Je me demandais si elle réalisait, tout l’impact qu’elle pressait sur ma personne. Je m’interrogeais si elle observait le changement qui s’opérait en moi dès que son parfum m’envahissait. Sans elle, j’étais le froid, étrange, brutal Nox Yaxley. Je demeurais l’élève qu’on osait à peine regarder dans les yeux, de peur de s’attirer sa cruauté. J’avais usé de ma baguette magique à plusieurs reprises sur des dénommés camarades, forçant des sortilèges irréparables, sans nul scrupule me saisissant. J’étais un être fier, aspirant, agressif, menaçant. J’écrasais ceux qui se mettaient sur mon chemin sans retenue, j’annihilais l’estime de ceux qui me distrayait, je blessais sans arrêt quiconque allant contre mon sens. Je brisais les cœurs et vertus des filles en y tirant plaisir que lorsque je les savais sous mon contrôle, marquées par mon être à jamais. Mais Lux, elle, fondait une toute autre histoire.

Elle représentait celle que je nécessitais, celle qui me rendait humain. Elle déshabillait le monstre glacial et odieux envers l’humanité pour révéler l’âme adolescente et éprise qui ferait tout pour elle. Tout jusqu’à mettre en danger l’ambition reine de son existence.

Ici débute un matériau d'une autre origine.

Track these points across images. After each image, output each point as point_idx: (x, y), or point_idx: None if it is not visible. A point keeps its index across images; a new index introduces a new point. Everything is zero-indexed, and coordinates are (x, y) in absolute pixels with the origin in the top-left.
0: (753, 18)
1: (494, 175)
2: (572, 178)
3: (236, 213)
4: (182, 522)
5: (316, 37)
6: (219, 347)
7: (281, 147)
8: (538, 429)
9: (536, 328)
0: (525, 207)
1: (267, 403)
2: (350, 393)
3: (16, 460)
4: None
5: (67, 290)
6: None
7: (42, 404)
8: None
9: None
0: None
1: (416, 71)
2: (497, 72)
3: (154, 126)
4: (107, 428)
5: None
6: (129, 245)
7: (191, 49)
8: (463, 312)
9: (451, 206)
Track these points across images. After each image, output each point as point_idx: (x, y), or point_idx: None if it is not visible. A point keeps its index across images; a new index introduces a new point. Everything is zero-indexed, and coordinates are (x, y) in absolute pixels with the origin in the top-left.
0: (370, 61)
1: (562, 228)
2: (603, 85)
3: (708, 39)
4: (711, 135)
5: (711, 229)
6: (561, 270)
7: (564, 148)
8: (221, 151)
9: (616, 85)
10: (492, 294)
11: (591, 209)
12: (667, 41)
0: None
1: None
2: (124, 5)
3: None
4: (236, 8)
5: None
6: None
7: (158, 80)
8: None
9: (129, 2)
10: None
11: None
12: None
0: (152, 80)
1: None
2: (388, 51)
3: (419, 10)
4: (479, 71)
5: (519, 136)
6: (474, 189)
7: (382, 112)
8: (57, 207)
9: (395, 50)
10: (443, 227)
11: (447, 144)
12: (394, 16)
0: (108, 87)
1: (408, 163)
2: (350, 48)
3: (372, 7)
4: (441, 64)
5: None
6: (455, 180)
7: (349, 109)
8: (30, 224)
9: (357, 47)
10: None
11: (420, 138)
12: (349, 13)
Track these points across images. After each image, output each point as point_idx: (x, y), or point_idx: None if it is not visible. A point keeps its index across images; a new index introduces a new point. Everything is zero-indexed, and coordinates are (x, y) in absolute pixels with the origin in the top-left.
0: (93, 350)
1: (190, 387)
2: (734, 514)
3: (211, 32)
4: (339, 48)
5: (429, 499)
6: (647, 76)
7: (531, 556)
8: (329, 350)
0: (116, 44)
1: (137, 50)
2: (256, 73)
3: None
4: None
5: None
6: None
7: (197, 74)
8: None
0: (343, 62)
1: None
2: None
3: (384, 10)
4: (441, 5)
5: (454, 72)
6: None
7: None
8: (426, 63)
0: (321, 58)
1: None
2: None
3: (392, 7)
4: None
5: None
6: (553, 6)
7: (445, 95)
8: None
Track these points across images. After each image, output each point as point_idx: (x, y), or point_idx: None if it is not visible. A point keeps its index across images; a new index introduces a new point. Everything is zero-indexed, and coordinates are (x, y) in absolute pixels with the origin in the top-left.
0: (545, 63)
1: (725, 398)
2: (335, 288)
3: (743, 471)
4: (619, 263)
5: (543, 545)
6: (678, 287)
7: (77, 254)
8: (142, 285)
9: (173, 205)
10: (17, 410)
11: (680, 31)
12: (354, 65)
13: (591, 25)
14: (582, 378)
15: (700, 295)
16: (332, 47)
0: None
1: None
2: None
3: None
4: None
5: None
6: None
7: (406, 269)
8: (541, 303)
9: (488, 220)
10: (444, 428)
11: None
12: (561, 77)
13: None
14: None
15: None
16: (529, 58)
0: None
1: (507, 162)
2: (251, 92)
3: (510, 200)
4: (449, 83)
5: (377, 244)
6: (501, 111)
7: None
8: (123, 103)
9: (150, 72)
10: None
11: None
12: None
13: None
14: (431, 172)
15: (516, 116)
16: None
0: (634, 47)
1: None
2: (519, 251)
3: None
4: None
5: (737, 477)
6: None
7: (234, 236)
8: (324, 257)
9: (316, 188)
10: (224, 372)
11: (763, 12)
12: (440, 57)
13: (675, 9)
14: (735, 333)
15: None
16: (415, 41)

Celle de détrôner un jour Erèbe et obtenir le pouvoir absolu sur l’empire Yaxley. Celle de demeurer ce fils parfait jusqu'au jour où je brillerai de mille feux infernaux. J’affectionnais mon aîné, je lui en devais beaucoup. De la brutalité à notre père condensé sur lui à un modèle à suivre. Ironiquement, c’est en voyant Erèbe échouer comme réussir que je me suis parfait mon éducation, que j’ai appris les ficelles du parfait hériter mangemort. Continuellement, je veux plus. Je veux ce pouvoir, cette fierté, cette reconnaissance, cette richesse. Quitte à devoir prendre les restes d’Erèbe aujourd’hui. Quitte à mourir en silence de ne pas avoir Lux à mes côtés mais Lysandra Rowle. Chaque sacrifice que j’effectuais m’approchait inévitablement de mon but ultime. Et certes, il y avait bien quelque chose qui m’agaçait à cela.

Lux. Lorsqu’elle avait évoqué les Dearborn, ce plan de fuir pour que l’on soit ensemble. Ce plan de tourner le dos à notre famille, à tous mes rêves, mes projets d’avenir. Dans ses propos, ma jumelle avait simplement suggéré que j’abandonne ma vie dans son intégralité, mon œuvre complète, chérie, inachevée. Mes sacrifices, mes douleurs, mes stratégies, mes volontés. En une phrase, elle m’avait invité à envoyer valser une vie de labeur, et ça m’avait autant irrité qu’horrifier. Car pour Lux, une partie de moi en serait capable. Et autant que je l’aime, je ne veux pas que cette partie persiste. Pour la simple et bonne raison qu’elle dénote une dépendance. Un amour qui me rendrait faible, sans que j’ose le regarder en face.

Je me redressais, déposant un baiser sur sa chaire tiède. Le désir pulsait encore en moi, cette envie inébranlable et illusoire de consacrer ma vie à ce moment unique, chanceux. Je l’observais en silence, des questions pesant mon regard. Secrètement, je redoutais que ce soit Lux, qui me brise le cœur. Comme une vengeance pour toutes ces adolescentes que j’ai un jour brisées. Je craignais qu’elle fuie, suivant ses idéaux si divergents du reste de notre famille, de notre sang, de notre identité en tant que Yaxley. L’étrangère à la maisonnée. Serait-elle capable un jour de me laisser derrière ? « Il faut qu’on y aille. » murmurai-je à son oreille, refusant fidèlement de donner vie à mes démons en les partageant avec elle.